I think I did not do what you mean, I just followed the official demo of VQA, https://gluon.mxnet.io/chapter08_computer-vision/visual-question-answer.html and use the final layer as

``````self.fc2 = nn.Dense(num_category)
``````

and use the loss as

``````loss = gluon.loss.SoftmaxCrossEntropyLoss()
``````

the update of the model is

``````with autograd.record():
output = net(data)
cross_entropy = loss(output, label)
cross_entropy.backward()
trainer.step(data[0].shape[0])
``````

nothing more, and according to the result of the official demo, this would not affect the result, even if it has not been normalized to softmax

So, actually, we can use `SoftmaxCrossEntropyLoss` as the loss and use something else than softmax layer as the output, am I right? (At the beginning I thought if I use `SoftmaxCrossEntropyLoss` and the final layer would be normalized automatically to softmax)

#4

Thanks for providing the reference.

Yes, `fc2` doesn’t return softmax.
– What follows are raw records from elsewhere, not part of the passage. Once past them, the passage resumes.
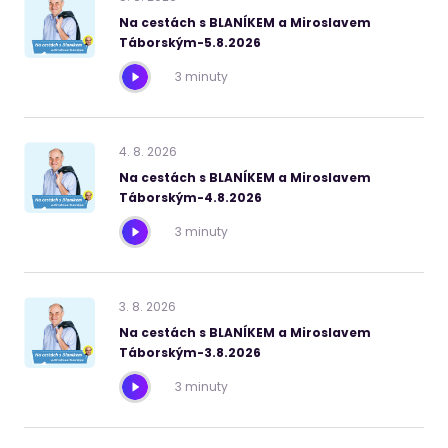
Na cestách s BLANÍKEM a Miroslavem
Táborským-5.8.2026
3 minuty
4
.
8
.
2026
Na cestách s BLANÍKEM a Miroslavem
Táborským-4.8.2026
3 minuty
3
.
8
.
2026
Na cestách s BLANÍKEM a Miroslavem
Táborským-3.8.2026
3 minuty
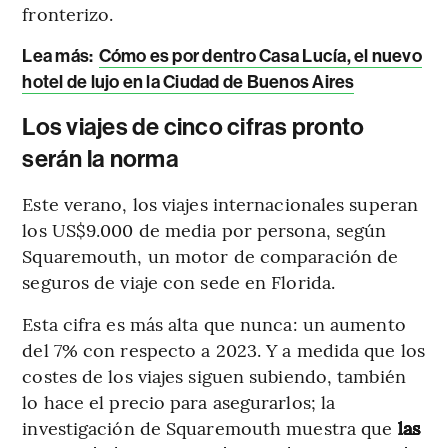
fronterizo.
Lea más:
Cómo es por dentro Casa Lucía, el nuevo
hotel de lujo en la Ciudad de Buenos Aires
Los viajes de cinco cifras pronto
serán la norma
Este verano, los viajes internacionales superan
los US$9.000 de media por persona, según
Squaremouth, un motor de comparación de
seguros de viaje con sede en Florida.
Esta cifra es más alta que nunca: un aumento
del 7% con respecto a 2023. Y a medida que los
costes de los viajes siguen subiendo, también
lo hace el precio para asegurarlos; la
investigación de Squaremouth muestra que
las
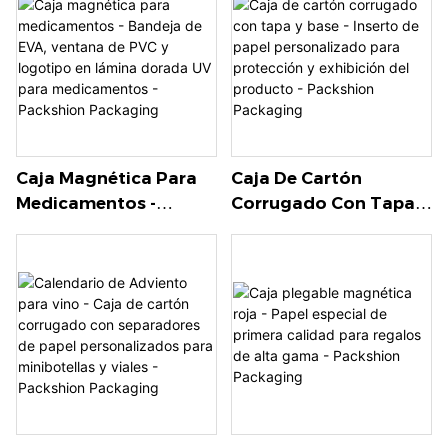
De Color Para Regalos
De Lujo Y Venta Al Por
Menor - Packshion
Packaging
Caja Magnética Para
Caja De Cartón
Medicamentos -
Corrugado Con Tapa Y
Bandeja De EVA,
Base - Inserto De Papel
Ventana De PVC Y
Personalizado Para
Logotipo En Lámina
Protección Y
Dorada UV Para
Exhibición Del
Medicamentos -
Producto - Packshion
Packshion Packaging
Packaging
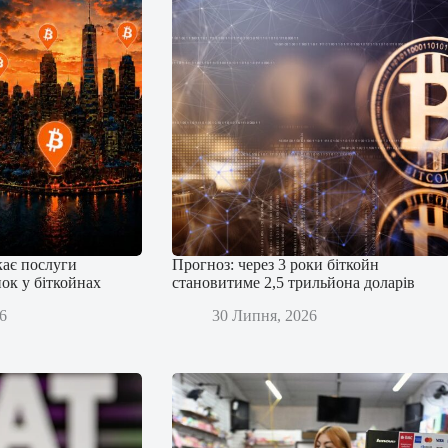
кає послуги
Прогноз: через 3 роки біткойн
ок у біткойнах
становитиме 2,5 трильйона доларів
6
30 Липня, 2026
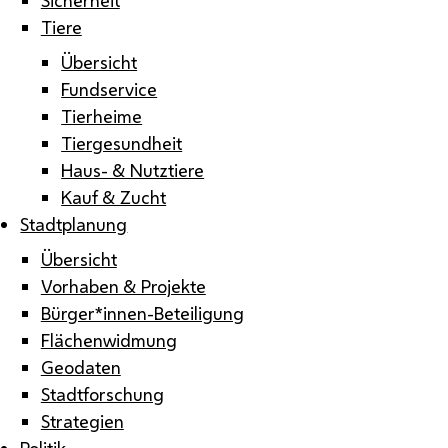
Tiere
Übersicht
Fundservice
Tierheime
Tiergesundheit
Haus- & Nutztiere
Kauf & Zucht
Stadtplanung
Übersicht
Vorhaben & Projekte
Bürger*innen-Beteiligung
Flächenwidmung
Geodaten
Stadtforschung
Strategien
Politik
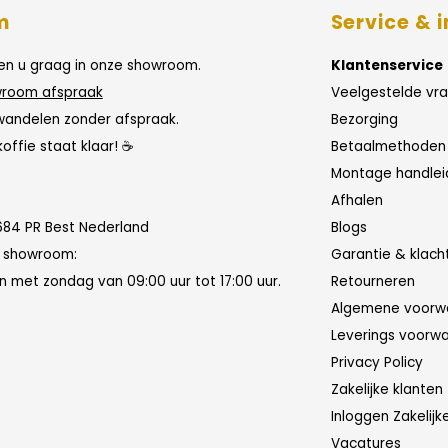
m
Service & i
n u graag in onze showroom.
Klantenservice
room afspraak
Veelgestelde vr
wandelen zonder afspraak.
Bezorging
koffie staat klaar! ☕
Betaalmethoden
Montage handlei
Afhalen
684 PR Best Nederland
Blogs
n showroom:
Garantie & klach
 met zondag van 09:00 uur tot 17:00 uur.
Retourneren
Algemene voorw
Leverings voorw
Privacy Policy
Zakelijke klanten
Inloggen Zakelijk
Vacatures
If you want to get Softmax out of the output, you should write `output.softmax()`.

While technically it is more correct, it won’t change the result of prediction - if you look into the VQA example they use argmax to get the final results: `output = np.argmax(output.asnumpy(), axis = 1)`. Argmax of softmaxed result will be the same.

They don’t apply softmax in the network itself exactly because they use `SoftmaxCrossEntropyLoss`. If you look into documentation - https://mxnet.incubator.apache.org/api/python/gluon/loss.html?mxnet.gluon.loss.SoftmaxCrossEntropyLoss it applies Softmax to predictions internally before calculating final values.
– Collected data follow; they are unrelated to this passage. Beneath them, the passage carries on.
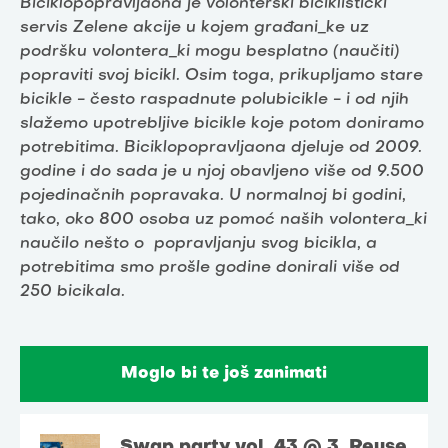
Biciklopopravljaona je volonterski biciklistički
servis Zelene akcije u kojem građani_ke uz
podršku volontera_ki mogu besplatno (naučiti)
popraviti svoj bicikl. Osim toga, prikupljamo stare
bicikle - često raspadnute polubicikle - i od njih
slažemo upotrebljive bicikle koje potom doniramo
potrebitima. Biciklopopravljaona djeluje od 2009.
godine i do sada je u njoj obavljeno više od 9.500
pojedinačnih popravaka. U normalnoj bi godini,
tako, oko 800 osoba uz pomoć naših volontera_ki
naučilo nešto o popravljanju svog bicikla, a
potrebitima smo prošle godine donirali više od
250 bicikala.
Moglo bi te još zanimati
Swap party vol. 43 @ 3. Reuse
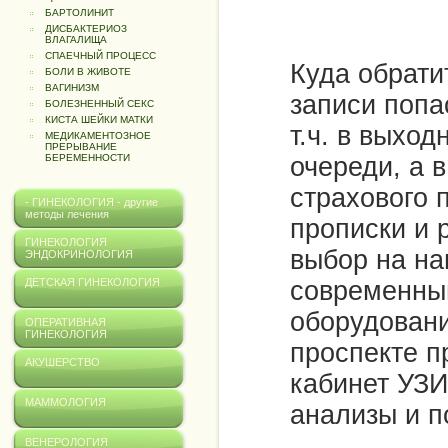
БАРТОЛИНИТ
ДИСБАКТЕРИОЗ
ВЛАГАЛИЩА
СПАЕЧНЫЙ ПРОЦЕСС
Куда обрати
БОЛИ В ЖИВОТЕ
ВАГИНИЗМ
записи попа
БОЛЕЗНЕННЫЙ СЕКС
КИСТА ШЕЙКИ МАТКИ
т.ч. в выхо
МЕДИКАМЕНТОЗНОЕ
ПРЕРЫВАНИЕ
очереди, а в
БЕРЕМЕННОСТИ
страхового 
- ГИНЕКОЛОГИЯ - другие
методы лечения
прописки и 
ГИНЕКОЛОГИЯ
выбор на н
ЭНДОКРИНОЛОГИЯ
современным
ДЕТСКАЯ ГИНЕКОЛОГИЯ
оборудовани
ОПЕРАТИВНАЯ
ГИНЕКОЛОГИЯ
проспекте п
АКУШЕРСТВО
кабинет УЗИ
МАММОЛОГИЯ
анализы и п
ВЕНЕРОЛОГИЯ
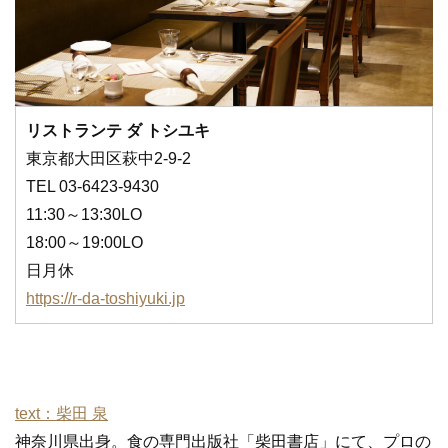
リストランテ ダ トシユキ
東京都大田区萩中2-9-2
TEL 03-6423-9430
11:30～13:30LO
18:00～19:00LO
日月休
https://r-da-toshiyuki.jp
text：柴田 泉
神奈川県出身。食の専門出版社「柴田書店」にて、プロの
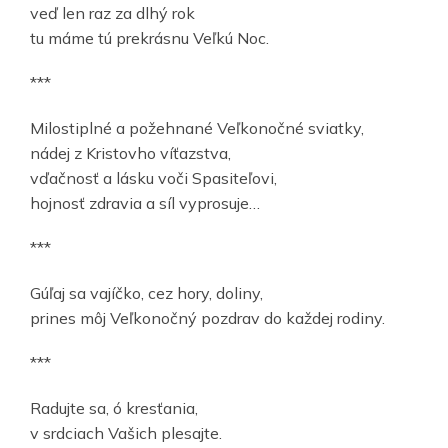
veď len raz za dlhý rok
tu máme tú prekrásnu Veľkú Noc.
***
Milostiplné a požehnané Veľkonočné sviatky,
nádej z Kristovho víťazstva,
vďačnosť a lásku voči Spasiteľovi,
hojnosť zdravia a síl vyprosuje…
***
Gúľaj sa vajíčko, cez hory, doliny,
prines môj Veľkonočný pozdrav do každej rodiny.
***
Radujte sa, ó kresťania,
v srdciach Vašich plesajte.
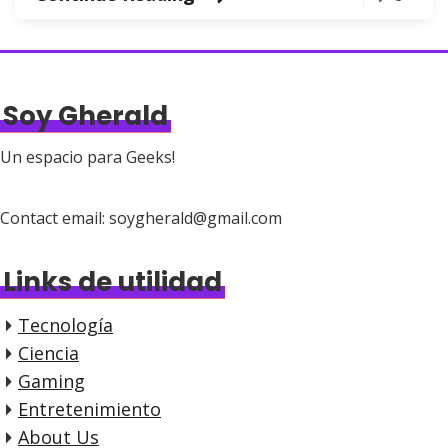
Soy Gherald
Un espacio para Geeks!
Contact email: soygherald@gmail.com
Links de utilidad
Tecnología
Ciencia
Gaming
Entretenimiento
About Us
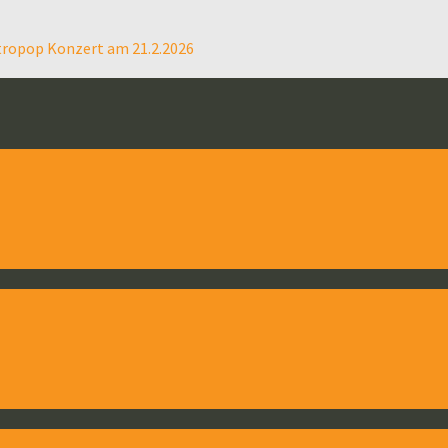
tropop Konzert am 21.2.2026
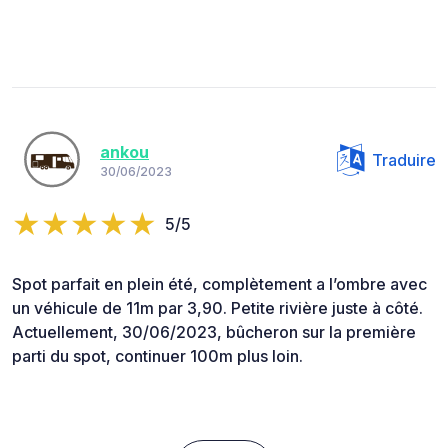
ankou
Traduire
30/06/2023
5/5
Spot parfait en plein été, complètement a l’ombre avec
un véhicule de 11m par 3,90. Petite rivière juste à côté.
Actuellement, 30/06/2023, bûcheron sur la première
parti du spot, continuer 100m plus loin.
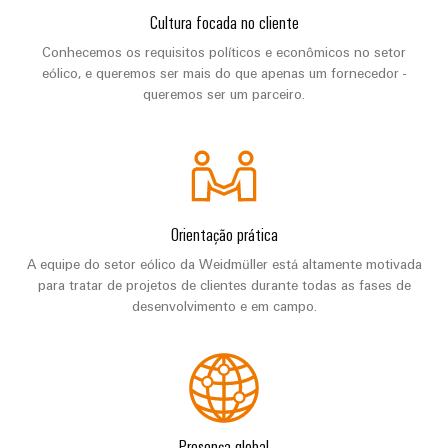
e
energética
elétricas
Cultura focada no cliente
software
Infraestruturas
Conhecemos os requisitos políticos e econômicos no setor
de
Comandos
eólico, e queremos ser mais do que apenas um fornecedor -
Fabricante
edifícios
queremos ser um parceiro.
Sistemas
de
Soluções
para
I/O
dispositivos
os
requisitos
Ethernet
Conectores
específicos
industrial
PCB
das
infraestruturas
Orientação prática
e
Painéis
de
terminais
A equipe do setor eólico da Weidmüller está altamente motivada
edifícios
de
para tratar de projetos de clientes durante todas as fases de
PCB
toque
Construção
desenvolvimento e em campo.
de
Serviços
Ferramentas
quadros
de
de
elétricos
conector
engenharia
Soluções
PCB
e
para
Presença global
os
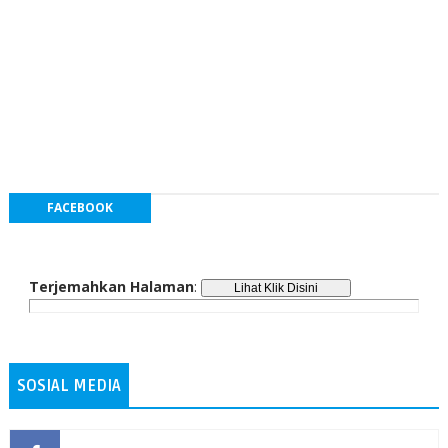
FACEBOOK
Terjemahkan Halaman
:
SOSIAL MEDIA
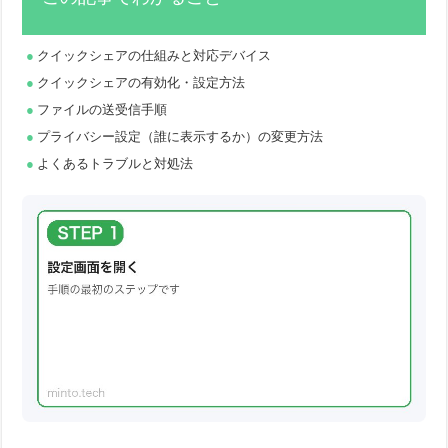
クイックシェアの仕組みと対応デバイス
クイックシェアの有効化・設定方法
ファイルの送受信手順
プライバシー設定（誰に表示するか）の変更方法
よくあるトラブルと対処法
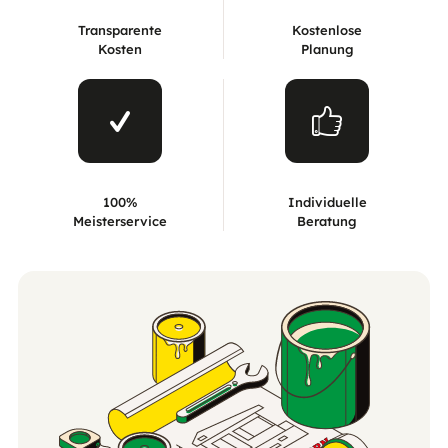
Transparente
Kostenlose
Kosten
Planung
100%
Individuelle
Meisterservice
Beratung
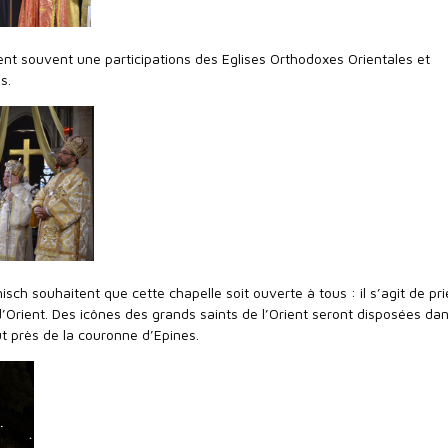
ent souvent une participations des Eglises Orthodoxes Orientales et
s.
nisch souhaitent que cette chapelle soit ouverte à tous : il s’agit de pr
d’Orient. Des icônes des grands saints de l’Orient seront disposées da
out près de la couronne d’Epines.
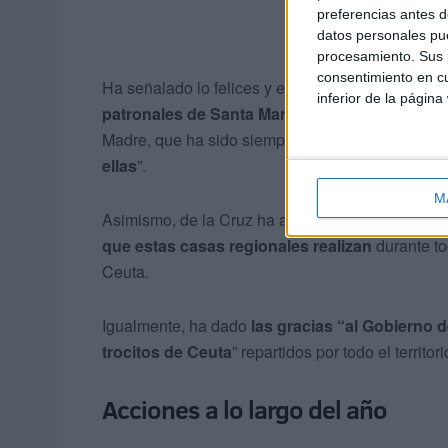
preferencias antes d
datos personales pue
procesamiento. Sus p
consentimiento en cu
Ha señalado lo felices y emocionados que se sie
inferior de la página
patronales de Santa María de África
. Venimos 
Madre, que ha sido siempre y es timón y
guía de
ellas
”.
M
Asimismo, de la Cruz ha agradecido a la Ciudad
que estas casas regionales realizan
durante to
Ceuta.
Igualmente, ha dado
las gracias “al Gobierno
trocitos de Ceuta
” repartidos por todo el territor
Acciones a lo largo del año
1. Yes, we can use `SoftmaxCrossEntropyLoss`, but we shouldn’t apply `Softmax` when feeding the output to loss to avoid double softmaxing.
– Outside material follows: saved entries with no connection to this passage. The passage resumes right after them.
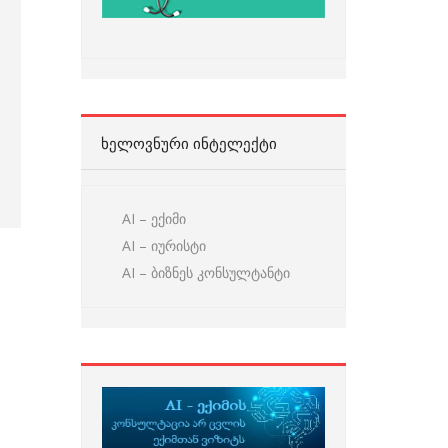
ᲮᲔᲚᲝᲕᲜᲣᲠᲘ ᲘᲜᲢᲔᲚᲔᲥᲢᲘ
AI – ექიმი
AI – იურისტი
AI – ბიზნეს კონსულტანტი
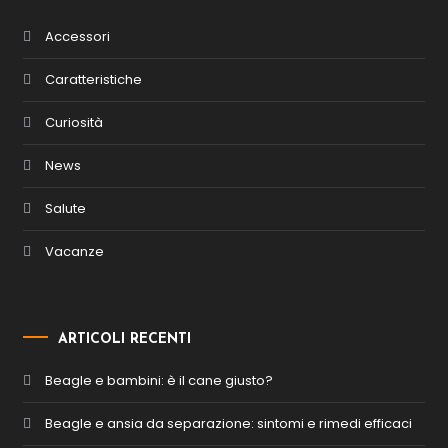
Accessori
Caratteristiche
Curiosità
News
Salute
Vacanze
ARTICOLI RECENTI
Beagle e bambini: è il cane giusto?
Beagle e ansia da separazione: sintomi e rimedi efficaci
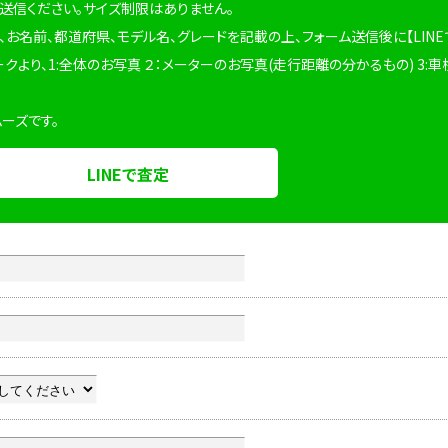
を送信ください。サイズ制限はありません。
、お名前、都道府県、モデル名、グレードを記載の上、フォーム送信後に【LINE
ークより、1:全体のお写真 ２：メーターのお写真(走行距離の分かるもの) 3:車
ムーズです。
LINEで査定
2. When we calculating final output we can apply softmax if we want to see probability like distribution of results. If we don’t care about probabilities and just want to do `nd.argmax` to get the most probable prediction, then you can do it even without softmaxing, because `argmax(output)` will produce the same result as `argmax(softmax(output))`

#5

Completely solved my questions, thank you very much! Answer accepted in # post 2

#6

Yet another question, additional to these 2, is that why the original accuracy could be 73% (actually 99% when converge)

First let me explain, this is due to the mistake of training label, but I am still curious why it give this result. As you see, each question has 3 answers, and these 3 answers may be different, so let us say there are 3 training samples, and they form a batch, and by mistake, all the labels fed to the model are the same answers, like this, the `ans1` in line 1 and line 2 are the same variable

``````question1, ans1, question1, ans2, question1, ans3
question2, ans1, question2, ans2, question2, ans3
``````

So the question batch is `question1, question1, question1`, and the answer batch is `ans1, ans2, ans3`, and during the evaluation, it should compared `(my_ans1, my_ans2, my_ans3)` with `(ans1, ans2, ans3)`, and according to the 99% accuracy, it should give the answer `(ans1, ans2, ans3)`, and actually it really output these answers

So as you see, the training batch is `(question1, question1, question1)`, 3 same data, I thought it would give 3 same answers, maybe all `ans1` or `ans2` or `ans3`, but gives different answers (actually it is right because in this data the result has a connection with the data index in the batch, when it is the first data in the batch is gives `ans1`, second gives `ans2`). So my final question is, does the training take the data index in the batch as an attribute? Otherwise how could it achieve the result above

#7

Training doesn’t take data index in batch as an attribute. The only information training receives is the information you explicitly pass in `data` when calling `output = net(data)`.

It is hard for me to explain why it happens. The only thing I can assume is that maybe some information about an index is passed to the network when original question is transformed into ndarray? Is there is a pattern if you provide a question1, 2, … not in a training loop, but in evaluation? Like, maybe you always receive the first answer out of 3 possible?